■ SEGMENTO DI TESTO
Un gesto che, per quanto tardivo, segna un cambio di rotta nella narrazione di un caso che ha scosso l’Italia intera. Perché in quella rinuncia – dopo mesi di silenzio, di attesa e di rabbia – si legge la resa definitiva di un uomo che ha ucciso per non essere lasciato.

Il peso di un’ossessione

Turetta aveva impugnato la condanna all’ergastolo sostenendo, attraverso i suoi legali, che non ci fosse stata premeditazione. Una linea difensiva fragile, smentita da ogni indizio: la lista delle “cose da fare” trovata sul suo telefono, le ricerche, i messaggi, il coltello. Tutto raccontava una pianificazione fredda e lucida.

I giudici della Corte d’Assise avevano visto in quella sequenza di gesti l’ossessione di un ragazzo incapace di accettare la fine di una storia. E avevano scritto, nero su bianco, che la sua era stata una “volontà determinata a sopprimere la libertà e la vita di Giulia Cecchettin”.

“Non chiedo attenuanti”

Nella sua lettera, Turetta dice di non volere attenuanti. Scrive di essere «davvero pentito», di non cercare «sconti di pena» e di voler «pagare interamente». Parole che arrivano dopo mesi di tensione: l’aggressione subita in carcere, le minacce, la pressione mediatica, e soprattutto il gelo della famiglia Cecchettin.

Gino Cecchettin, il padre di Giulia, aveva respinto l’idea di un percorso di giustizia riparativa. “Non è il momento”, aveva detto. “Non ci sono state né scuse né richiesta di perdono. Mi sembra strumentale.” Una frase che chiudeva la porta a qualsiasi tentativo di riconciliazione simbolica, almeno per ora.

Il processo resta aperto

La rinuncia all’appello non chiude, però, ogni fronte. Anche la Procura di Venezia aveva impugnato la sentenza, chiedendo di aggiungere le aggravanti della crudeltà e dello stalking. Sarà questo, ora, l’unico punto su cui si discuterà nel nuovo processo.

■ COMPITO ASSEGNATO
Riporta per favore, parola per parola, il passo del segmento di testo che comincia con "Nella sua lettera, Turetta" e prosegue fino a "della famiglia Cecchettin.". Il materiale che segue è distinto dal segmento di testo.

■ DATI ARCHIVIATI
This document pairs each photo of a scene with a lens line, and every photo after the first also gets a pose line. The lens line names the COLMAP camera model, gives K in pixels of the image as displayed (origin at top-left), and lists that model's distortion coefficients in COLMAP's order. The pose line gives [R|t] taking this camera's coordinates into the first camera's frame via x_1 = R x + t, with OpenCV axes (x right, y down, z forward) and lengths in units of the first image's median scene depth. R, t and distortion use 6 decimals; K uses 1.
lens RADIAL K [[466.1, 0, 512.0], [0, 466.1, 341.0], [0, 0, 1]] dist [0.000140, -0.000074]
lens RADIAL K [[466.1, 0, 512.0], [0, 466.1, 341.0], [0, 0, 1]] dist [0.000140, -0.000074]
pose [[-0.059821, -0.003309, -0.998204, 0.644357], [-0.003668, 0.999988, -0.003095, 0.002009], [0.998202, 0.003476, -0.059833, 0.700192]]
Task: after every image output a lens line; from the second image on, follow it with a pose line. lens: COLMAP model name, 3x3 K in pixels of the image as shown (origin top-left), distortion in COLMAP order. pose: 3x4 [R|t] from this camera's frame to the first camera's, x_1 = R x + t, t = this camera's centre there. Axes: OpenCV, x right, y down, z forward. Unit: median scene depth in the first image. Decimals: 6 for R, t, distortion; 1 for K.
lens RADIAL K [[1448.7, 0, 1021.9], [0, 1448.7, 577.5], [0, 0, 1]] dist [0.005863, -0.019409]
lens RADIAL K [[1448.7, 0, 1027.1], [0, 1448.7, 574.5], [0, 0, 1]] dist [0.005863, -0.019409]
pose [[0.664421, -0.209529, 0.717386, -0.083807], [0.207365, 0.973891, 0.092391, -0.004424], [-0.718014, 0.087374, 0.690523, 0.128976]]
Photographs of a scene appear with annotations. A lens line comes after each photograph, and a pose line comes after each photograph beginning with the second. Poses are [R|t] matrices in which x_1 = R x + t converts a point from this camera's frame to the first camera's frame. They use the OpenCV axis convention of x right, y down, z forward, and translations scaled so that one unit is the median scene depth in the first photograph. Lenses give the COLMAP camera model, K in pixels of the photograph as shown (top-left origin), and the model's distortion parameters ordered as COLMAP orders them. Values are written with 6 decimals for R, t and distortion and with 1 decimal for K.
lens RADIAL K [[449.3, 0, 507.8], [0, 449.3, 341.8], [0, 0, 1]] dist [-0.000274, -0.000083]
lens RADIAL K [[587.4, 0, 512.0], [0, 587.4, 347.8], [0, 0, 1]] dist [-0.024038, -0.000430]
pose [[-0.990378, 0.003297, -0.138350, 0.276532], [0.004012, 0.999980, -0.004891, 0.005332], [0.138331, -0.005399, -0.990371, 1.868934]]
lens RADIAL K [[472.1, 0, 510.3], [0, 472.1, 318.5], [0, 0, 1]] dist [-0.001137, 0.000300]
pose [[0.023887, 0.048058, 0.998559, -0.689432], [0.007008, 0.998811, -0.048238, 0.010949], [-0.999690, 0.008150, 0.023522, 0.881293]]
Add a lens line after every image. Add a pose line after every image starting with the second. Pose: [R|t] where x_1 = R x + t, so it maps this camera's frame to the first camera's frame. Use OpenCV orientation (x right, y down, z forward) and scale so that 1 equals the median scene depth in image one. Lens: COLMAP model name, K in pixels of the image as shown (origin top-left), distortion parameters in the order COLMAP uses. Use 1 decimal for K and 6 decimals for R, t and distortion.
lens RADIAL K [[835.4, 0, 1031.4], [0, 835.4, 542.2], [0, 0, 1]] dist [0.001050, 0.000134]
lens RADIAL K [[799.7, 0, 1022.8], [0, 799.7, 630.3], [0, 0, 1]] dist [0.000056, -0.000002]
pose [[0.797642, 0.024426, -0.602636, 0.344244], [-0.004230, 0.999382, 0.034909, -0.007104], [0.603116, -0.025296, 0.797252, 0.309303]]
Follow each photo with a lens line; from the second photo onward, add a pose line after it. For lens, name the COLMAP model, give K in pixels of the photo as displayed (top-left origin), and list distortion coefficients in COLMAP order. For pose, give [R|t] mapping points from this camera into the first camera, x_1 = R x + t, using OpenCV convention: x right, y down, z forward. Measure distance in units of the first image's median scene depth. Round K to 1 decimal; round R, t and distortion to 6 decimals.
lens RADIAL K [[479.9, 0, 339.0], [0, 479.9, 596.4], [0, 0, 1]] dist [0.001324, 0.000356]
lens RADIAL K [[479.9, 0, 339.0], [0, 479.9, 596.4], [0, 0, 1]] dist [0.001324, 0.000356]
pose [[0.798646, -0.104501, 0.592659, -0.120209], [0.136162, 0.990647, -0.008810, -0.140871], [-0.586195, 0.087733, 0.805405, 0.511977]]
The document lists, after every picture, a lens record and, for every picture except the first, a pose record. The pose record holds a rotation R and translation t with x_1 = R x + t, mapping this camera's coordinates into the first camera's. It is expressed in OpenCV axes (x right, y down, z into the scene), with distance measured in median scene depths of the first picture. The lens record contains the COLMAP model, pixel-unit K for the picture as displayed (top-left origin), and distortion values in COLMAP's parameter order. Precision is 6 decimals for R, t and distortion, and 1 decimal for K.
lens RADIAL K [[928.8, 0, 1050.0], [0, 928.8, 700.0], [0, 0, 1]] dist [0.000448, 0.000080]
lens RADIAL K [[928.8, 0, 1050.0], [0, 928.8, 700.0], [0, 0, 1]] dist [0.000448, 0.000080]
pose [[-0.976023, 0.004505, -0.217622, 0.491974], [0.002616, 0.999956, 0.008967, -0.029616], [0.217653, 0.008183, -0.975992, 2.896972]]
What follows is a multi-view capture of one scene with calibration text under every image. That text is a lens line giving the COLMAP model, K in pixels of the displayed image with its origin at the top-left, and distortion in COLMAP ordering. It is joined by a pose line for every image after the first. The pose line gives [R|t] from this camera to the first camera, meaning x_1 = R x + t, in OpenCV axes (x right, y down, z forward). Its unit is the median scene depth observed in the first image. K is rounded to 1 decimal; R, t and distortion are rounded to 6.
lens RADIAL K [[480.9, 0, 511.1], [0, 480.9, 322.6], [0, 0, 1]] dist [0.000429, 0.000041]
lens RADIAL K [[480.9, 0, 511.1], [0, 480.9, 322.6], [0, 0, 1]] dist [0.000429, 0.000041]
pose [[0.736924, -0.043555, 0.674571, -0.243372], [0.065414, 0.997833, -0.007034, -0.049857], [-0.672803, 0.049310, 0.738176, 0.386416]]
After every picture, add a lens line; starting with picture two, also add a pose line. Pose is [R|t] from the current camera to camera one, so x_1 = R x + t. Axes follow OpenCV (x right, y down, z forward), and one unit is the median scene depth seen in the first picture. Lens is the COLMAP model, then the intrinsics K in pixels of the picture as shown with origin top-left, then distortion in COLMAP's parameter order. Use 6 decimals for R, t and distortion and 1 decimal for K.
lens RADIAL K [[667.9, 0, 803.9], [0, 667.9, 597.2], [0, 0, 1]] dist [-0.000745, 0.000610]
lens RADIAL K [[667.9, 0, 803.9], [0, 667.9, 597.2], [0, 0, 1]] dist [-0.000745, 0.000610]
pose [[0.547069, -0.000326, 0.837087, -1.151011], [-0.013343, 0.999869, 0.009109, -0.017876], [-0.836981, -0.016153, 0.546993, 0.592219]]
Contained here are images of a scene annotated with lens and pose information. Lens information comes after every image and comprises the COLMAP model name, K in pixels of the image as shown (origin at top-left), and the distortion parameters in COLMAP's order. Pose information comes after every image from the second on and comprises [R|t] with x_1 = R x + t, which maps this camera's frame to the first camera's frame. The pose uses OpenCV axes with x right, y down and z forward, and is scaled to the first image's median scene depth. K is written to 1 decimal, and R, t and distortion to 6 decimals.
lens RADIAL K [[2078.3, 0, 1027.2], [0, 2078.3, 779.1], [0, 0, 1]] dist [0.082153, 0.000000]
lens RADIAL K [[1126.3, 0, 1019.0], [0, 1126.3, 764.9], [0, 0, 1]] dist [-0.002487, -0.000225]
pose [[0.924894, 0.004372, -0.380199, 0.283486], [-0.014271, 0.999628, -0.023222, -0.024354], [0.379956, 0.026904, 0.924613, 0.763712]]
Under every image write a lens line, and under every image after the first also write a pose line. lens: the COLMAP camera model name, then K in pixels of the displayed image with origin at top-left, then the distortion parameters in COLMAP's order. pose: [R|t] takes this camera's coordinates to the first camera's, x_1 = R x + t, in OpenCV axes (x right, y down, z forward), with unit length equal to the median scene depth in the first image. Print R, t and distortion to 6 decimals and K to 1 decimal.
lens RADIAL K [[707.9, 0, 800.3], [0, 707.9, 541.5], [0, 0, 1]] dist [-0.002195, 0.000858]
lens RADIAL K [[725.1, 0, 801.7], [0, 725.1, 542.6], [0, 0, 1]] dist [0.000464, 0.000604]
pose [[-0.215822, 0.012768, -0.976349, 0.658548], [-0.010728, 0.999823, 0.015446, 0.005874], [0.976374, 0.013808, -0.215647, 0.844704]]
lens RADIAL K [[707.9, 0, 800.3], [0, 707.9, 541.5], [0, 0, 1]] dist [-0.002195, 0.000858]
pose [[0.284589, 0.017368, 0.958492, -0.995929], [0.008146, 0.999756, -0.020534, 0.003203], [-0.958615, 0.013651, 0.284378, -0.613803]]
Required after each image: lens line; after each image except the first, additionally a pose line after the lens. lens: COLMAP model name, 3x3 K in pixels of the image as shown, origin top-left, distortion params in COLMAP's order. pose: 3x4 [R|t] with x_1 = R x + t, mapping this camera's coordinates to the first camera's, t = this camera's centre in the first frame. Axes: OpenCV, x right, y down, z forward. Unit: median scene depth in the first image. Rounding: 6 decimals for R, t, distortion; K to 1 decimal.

■ ESITO DEL COMPITO
Nella sua lettera, Turetta dice di non volere attenuanti. Scrive di essere «davvero pentito», di non cercare «sconti di pena» e di voler «pagare interamente». Parole che arrivano dopo mesi di tensione: l’aggressione subita in carcere, le minacce, la pressione mediatica, e soprattutto il gelo della famiglia Cecchettin.